Cold Chills: Fallujah’s Flesh Prevails
Most metal isn’t moving. I can’t feel it. It doesn’t often draw out my innards or give me goosebumps. Instead, I just decode it. My enjoyment comes from the meticulous disassembly of something mechanically complicated, like a pre-built K’Nex set or the German language. So naturally, I like technical death metal. I wank to Archspire and I bow to Soreption. But it’s all rote, tasking work for me. Those bands are just manufacturers of tools for a task I quietly and lonesomely enjoy.
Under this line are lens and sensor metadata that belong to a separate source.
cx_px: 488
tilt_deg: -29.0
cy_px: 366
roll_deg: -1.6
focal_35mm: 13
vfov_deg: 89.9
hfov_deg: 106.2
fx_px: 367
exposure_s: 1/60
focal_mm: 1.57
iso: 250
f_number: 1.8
But then an album appears that can light up my entire nervous system. Deafheaven’s Sunbather was the last one to do it, reaching into my pants with cliff-edge shoegaze, stoicism, and a palpably human vulnerability. It was brilliant. But it was the Apple product of metal — I couldn’t really take it apart, and I sure as hell didn’t know how it worked. It just did, and it stirred my insides without permitting me to tinker.
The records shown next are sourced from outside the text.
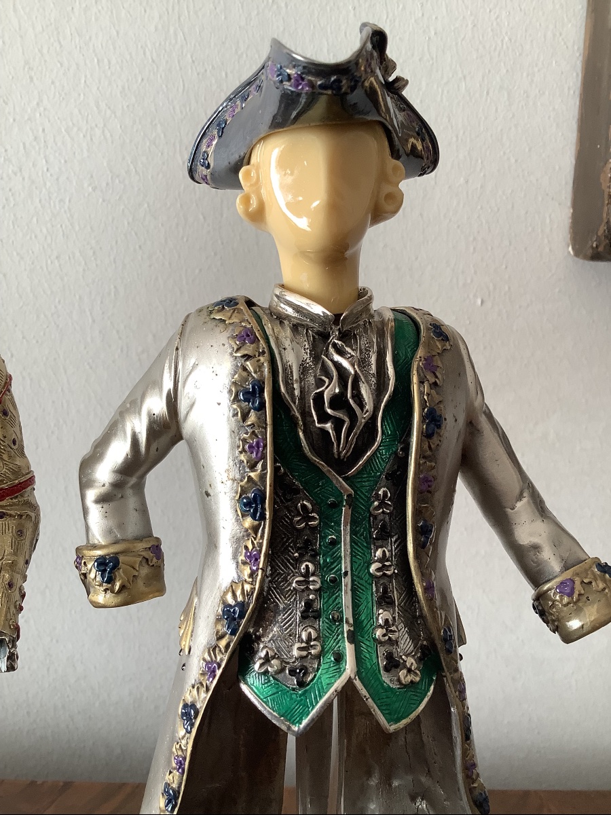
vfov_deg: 58.4
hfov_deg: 45.4
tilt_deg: -14.2
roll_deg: +0.2
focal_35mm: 31
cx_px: 306
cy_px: 408
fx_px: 730
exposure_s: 1/50
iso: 64
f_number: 2.4
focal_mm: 3.3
Fallujah’s The Flesh Prevails, though, is the first album to weld heart-wrenching shoegaze sensitivity to the complex cyborg insanity of tech-death.There’s a sonic representation of its breathtaking album artwork: a stylized, skin-shedding reach for something magnificent. The opener, “Starlit Path,” peels onion-layers of dense post-production and single-note, tenor-bursting bends. From its cautious first seconds to its drum-rolling outro, it feels transient and mobile, telling the story about how the bits of pieces of two separate genres can be rearranged into something bespoke. Next, a mighty comeuppance happens with the three-note diddly in “Carved From Stone” which explodes at 2:18 to become a One True Amalgamation of heaviness and passion and sauce.
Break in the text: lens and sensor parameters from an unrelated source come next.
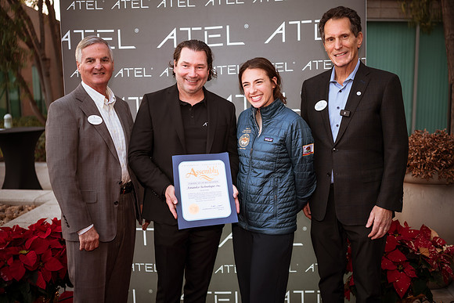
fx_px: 441
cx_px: 227
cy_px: 152
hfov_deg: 54.4
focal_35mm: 35
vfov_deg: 37.9
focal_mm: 35
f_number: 1.8
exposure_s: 1/400
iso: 200
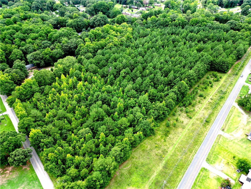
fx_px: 174
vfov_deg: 56.8
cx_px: 126
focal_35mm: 24
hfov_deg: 71.6
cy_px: 94
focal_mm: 6.72
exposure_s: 1/640
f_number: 1.7
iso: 100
Here the atmosphere/singularity of shoegaze finally exists symbiotically with the technicality/deconstruction of tech-death. This is how The Flesh Prevails distills and delivers — not by toking out of reality or just trying to bend time with triple-blastbeat dazzle riffs, but by reconstructing ideas about how these two styles should quintessentially sound. It’s by widening the crevice between two distinct types of noise to stuff your brain deeper into a newly fashioned one. The Flesh Prevails thereby rips into your mind and reprograms to operate at a higher, more omniscient level. It earns your attention by withholding insanity in lieu of temptation — its grooviness lures you into a trap so the heavy moments can trance you into confinement. You pop out on the other side with a higher realization of why you’ve had cold chills for the past 42 minutes. Frisson finally makes sense.
So The Flesh Prevails is not just a new album, it’s a new way of doing metal. It’s an unabashed, psychotic, unregulated experiment of the wanton fusion of two separate strains of noise. It succeeds via the best bits of both and creating something uniquely greater than a simple summation. It animates the inorganic. It is architectural artwork. And with all its impressiveness, it feels true and pinpointed and ecstatic. In short: It’s pretty much the doctor’s hammer thingy for your soul. Oh, and how it works — if you have a soul: The Flesh Prevails will get you bombed and ripped, and before you know it you’ll be holding the biggest invisible oranges of all fucking time.